Another interesting virality quirk could be in the bits themselves. In E.gg, you can tap any element on any page (yours or not), which gives you a swipeable view of every E.gg page that has used that same bit. I'm not entirely sure how this will play out, but my hunch is that it could become a way for people to explore viral memes. It could function similarly to tagging a video on TikTok, so that people can easily see all videos from users who have, for example, participated in that latest cool TikTok challenge you're so into. Here, it seems like bits could be creating more organic connections between content created in the platform, offering a way for bits—not just pages—to go viral. This could have a similar impact to music getting popular because of viral TikToks (👋 Fleetwood Mac fans!) or hashtags connecting discourse on Twitter. If E.gg takes off, sponsored bits and branded ads will surely follow.
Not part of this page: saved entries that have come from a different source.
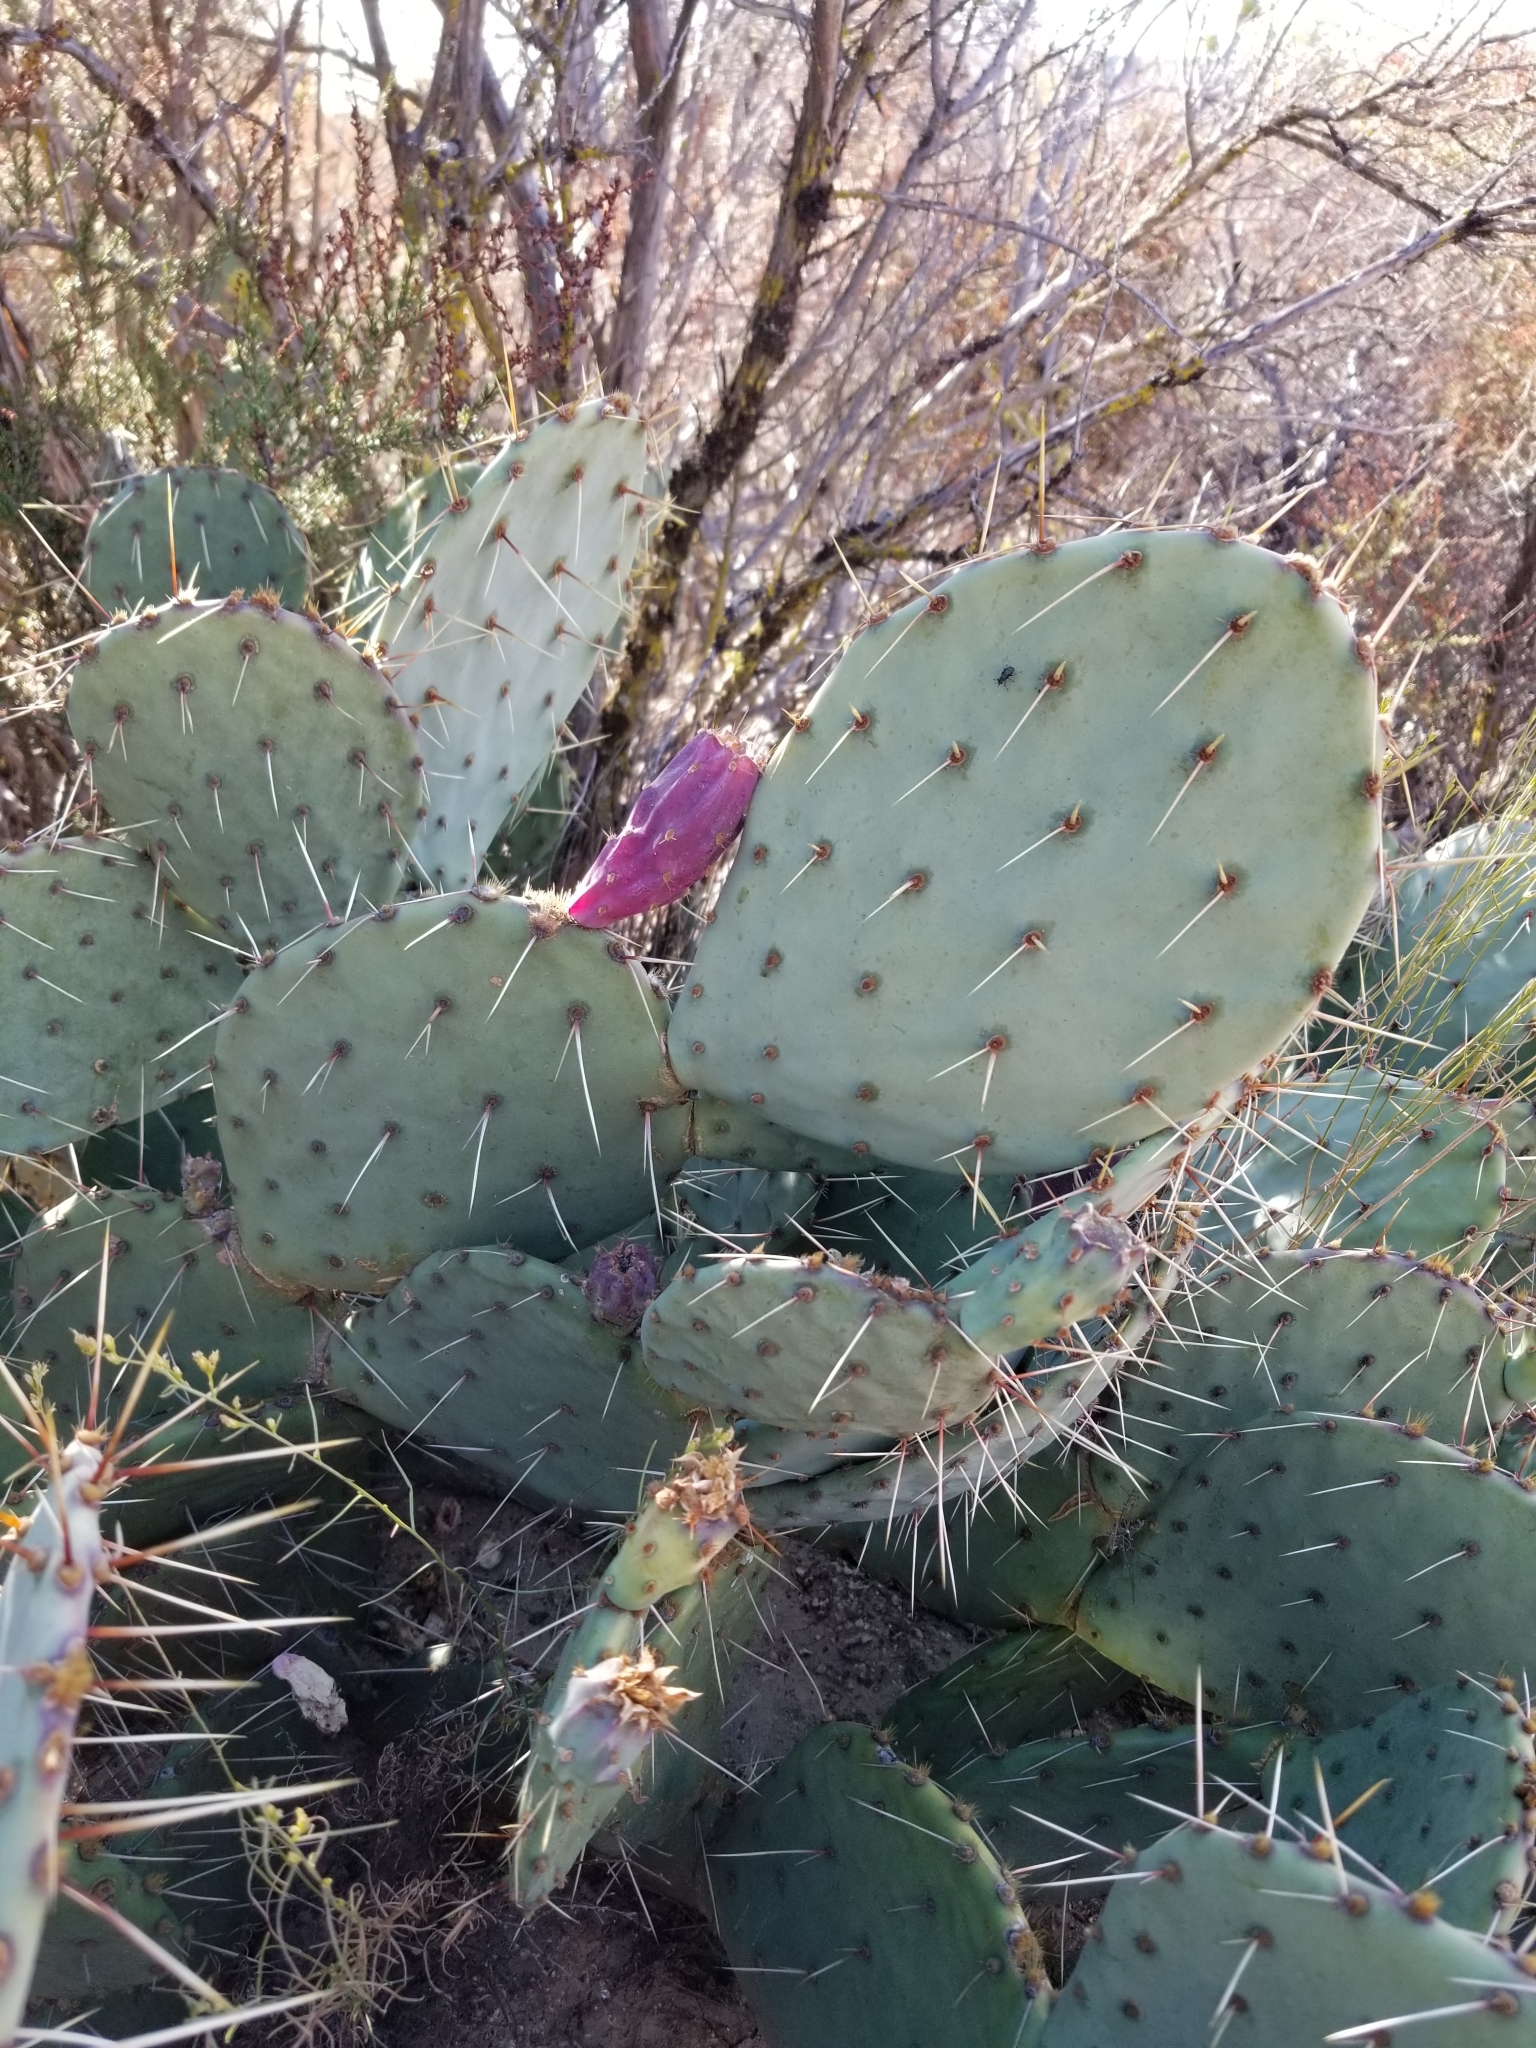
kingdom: Plantae
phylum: Tracheophyta
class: Magnoliopsida
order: Caryophyllales
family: Cactaceae
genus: Opuntia
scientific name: Opuntia phaeacantha
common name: New mexico prickly-pear
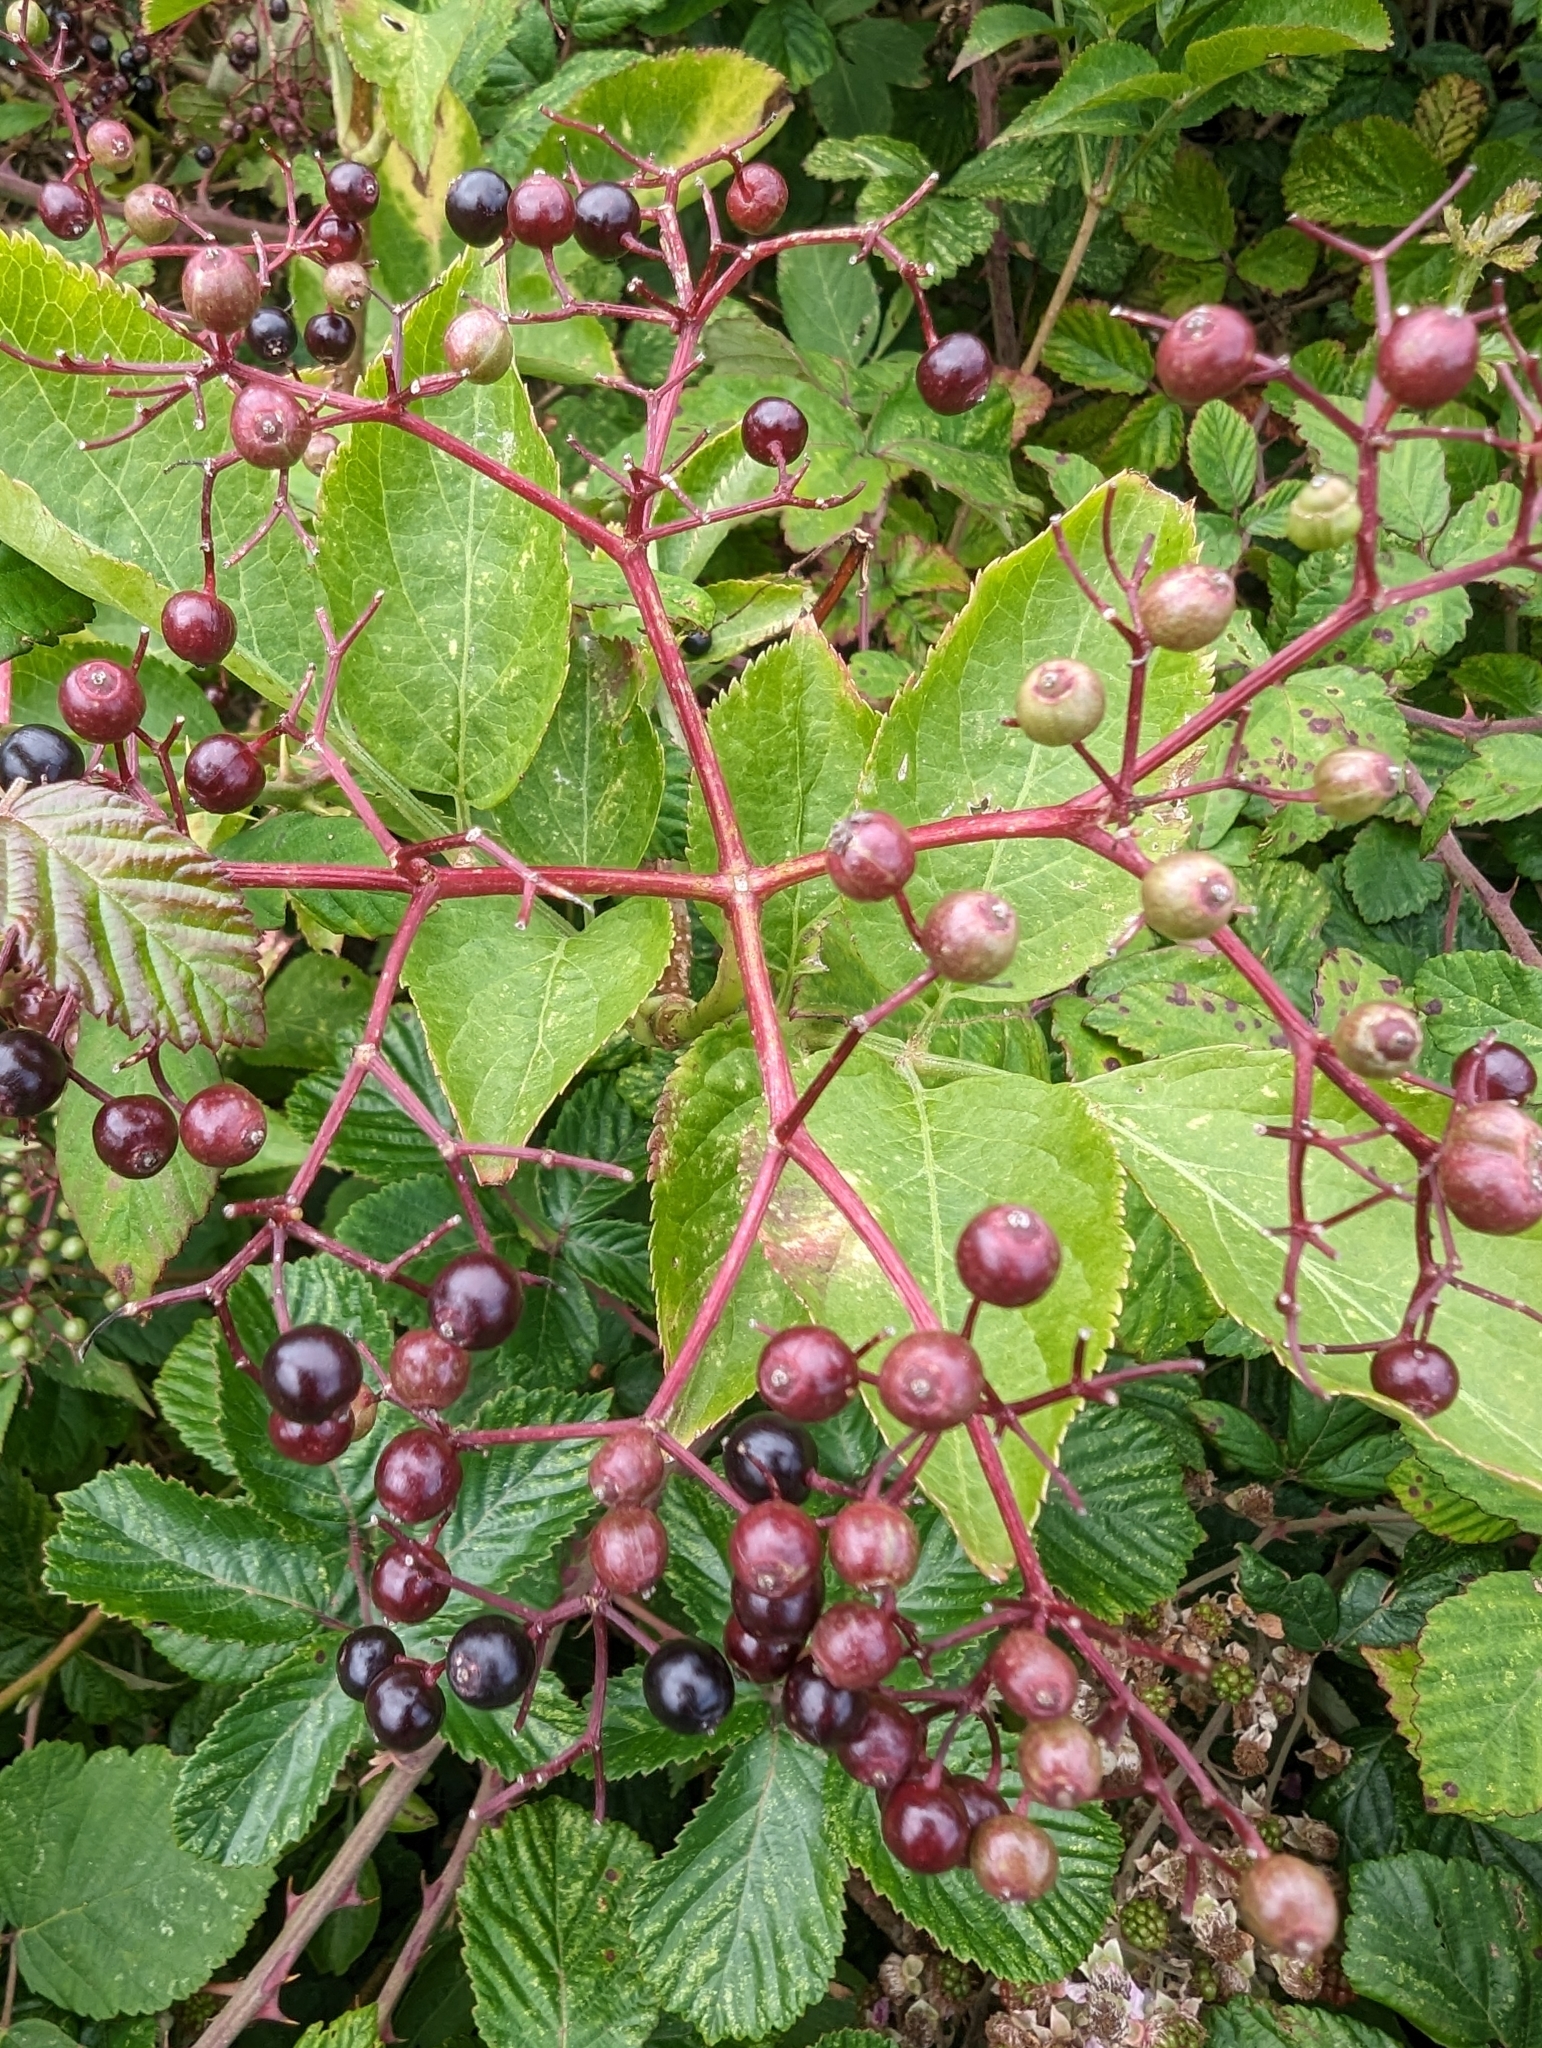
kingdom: Plantae
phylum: Tracheophyta
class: Magnoliopsida
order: Dipsacales
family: Viburnaceae
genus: Sambucus
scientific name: Sambucus nigra
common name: Elder
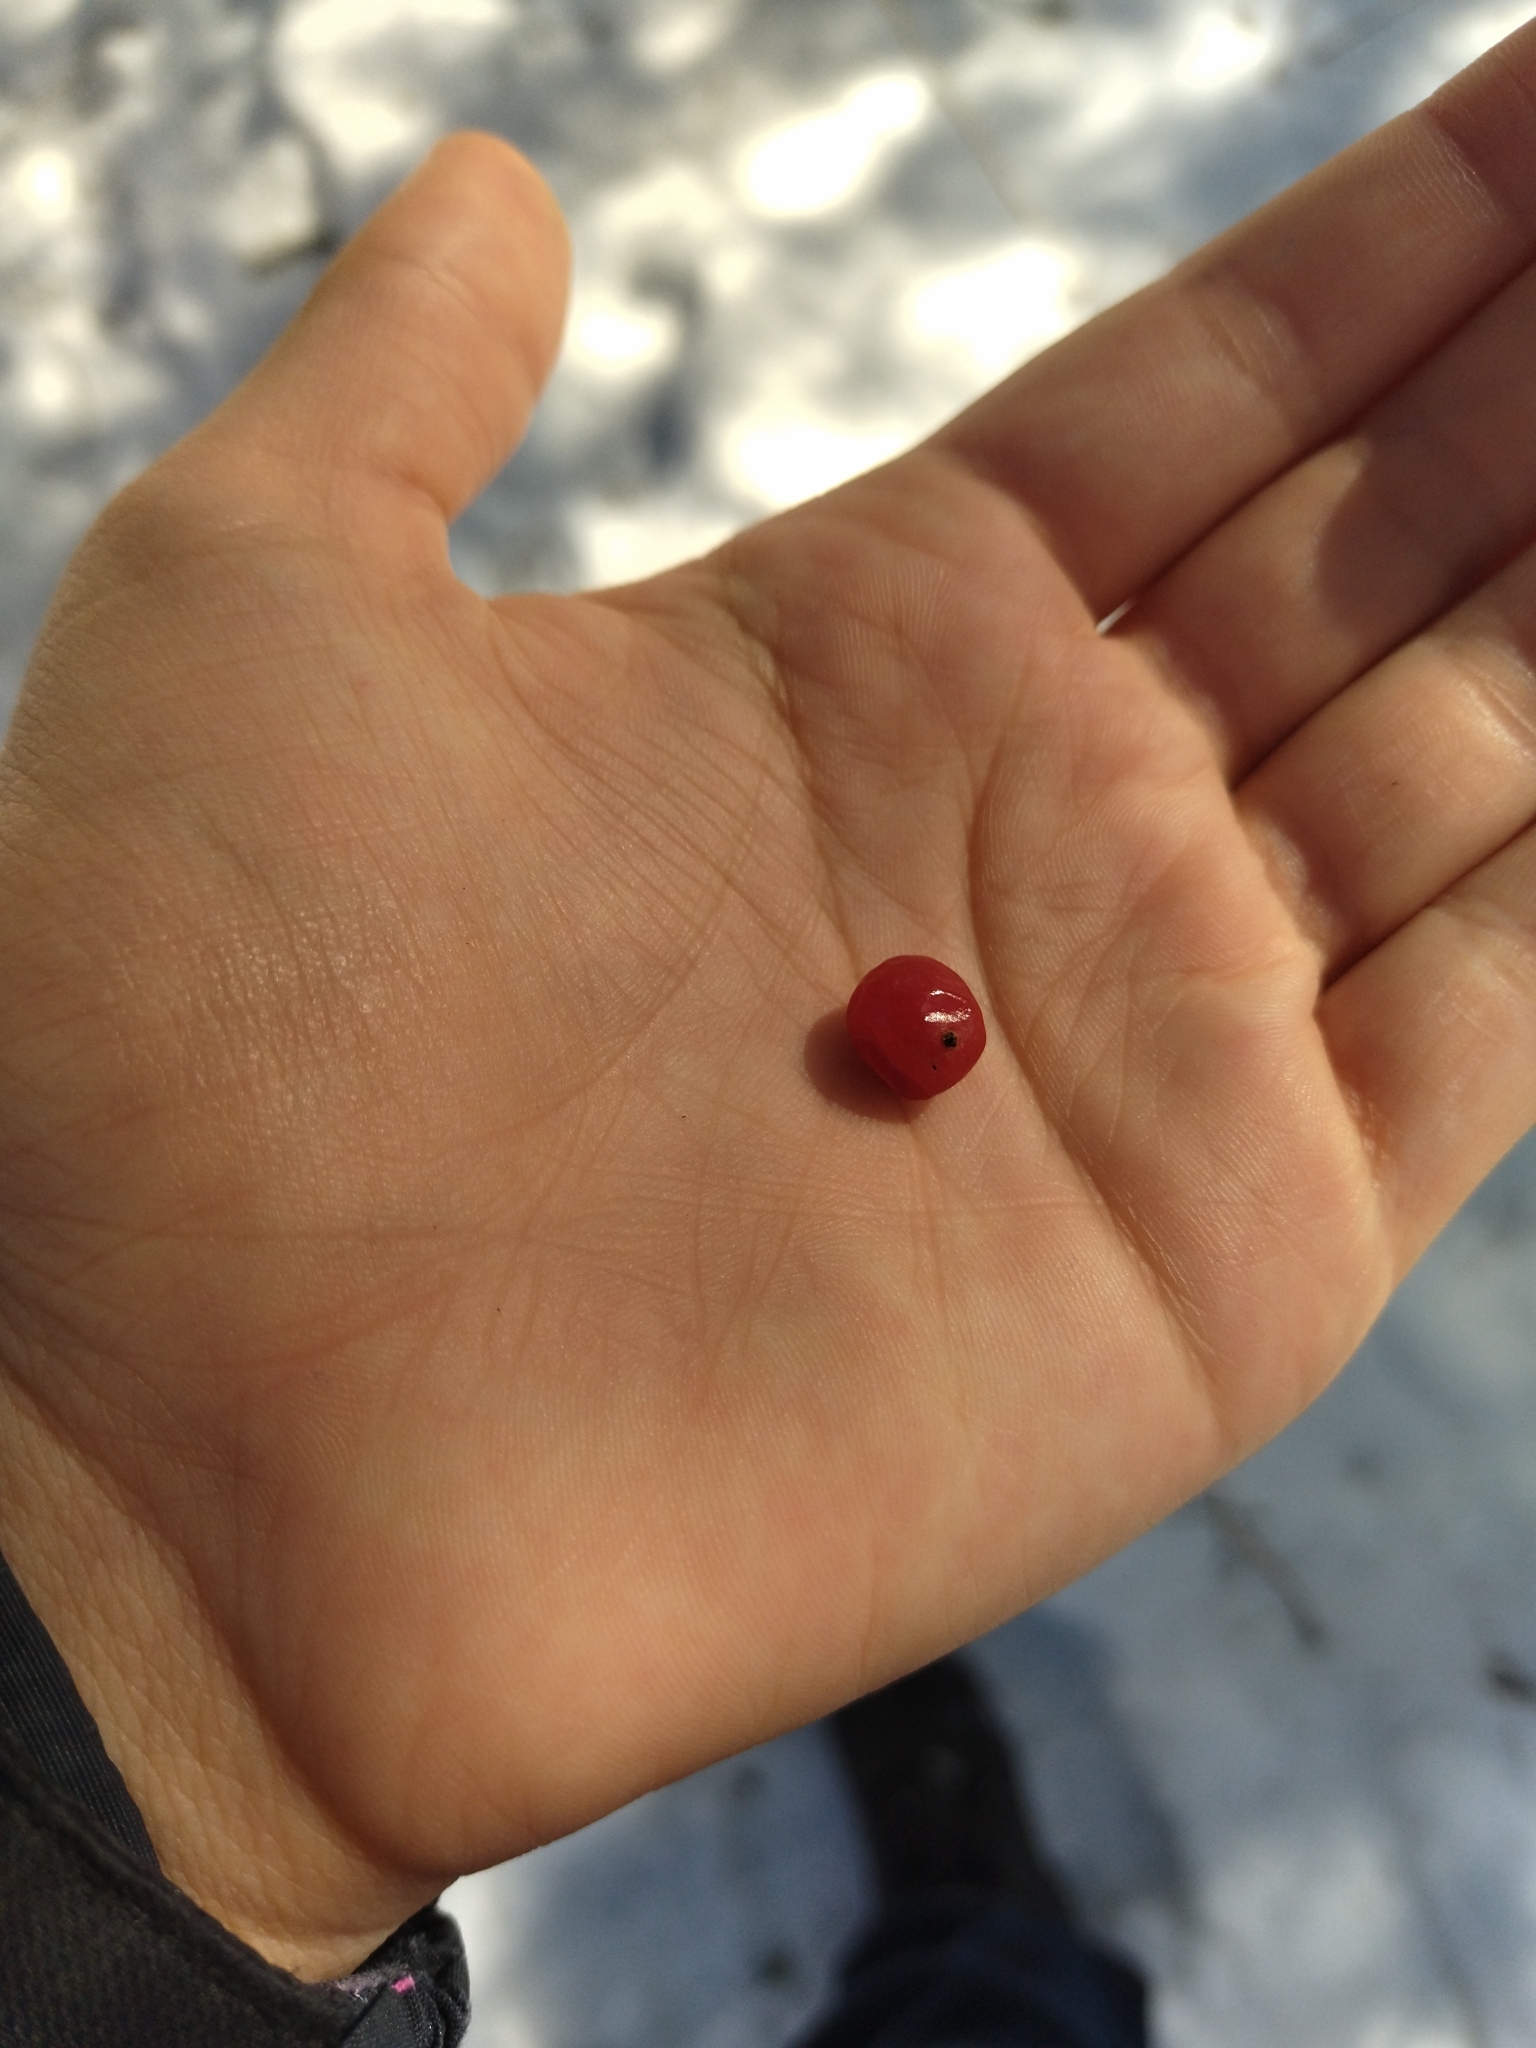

Takeaways and what to watch for
It's hard, but not impossible to engineer the next cool thing. A recent report commissioned by Facebook showed that “about one-third of [the] top 100 most downloaded apps are new entrants each year”. This means that cool is a fleeting thing in the world of tech consumer products. Given the competitive landscape and how much ground Facebook has lost ground to TikTok and Snap recently, entertaining left field ideas such as E.gg became a necessity. Nobody really knows what a new generation of users will crown as the next cool thing!
The big question surrounding E.gg is a basic one for every social network: getting to critical mass. To jump start the network, this bet on a new content format needs to pay off. Users need to create pages on E.gg because it is a tool that fits their creative expression. If they can manage to pass that hurdle, then we're in network effects territory and here Facebook has deep, deep expertise to play with. Will this content format resonate enough to get it going? How will it fare competing for creators with TikTok? And is it really a wise bet to go content-first (or algorithm-first), instead of relying on personal connections (aka the social graph) like Muze is doing? Time will tell.
And there are more unknowns. For example, E.gg has stirred some controversy early in its life by how it dealt with artistic attribution. It's also unclear how they will handle more personal, sensitive content such as your own photos, given that every bit can be viewed and reused by anyone. As usual, content moderation will be a challenge, too. E.gg's success will likely hinge on two equally important parts: how much fun creative people will get from creating pages, and how much social capital reward they can extract from it to make them fully adopt this new social network. I'm optimistic that E.gg can succeed in the first part, but rather skeptical on the latter part.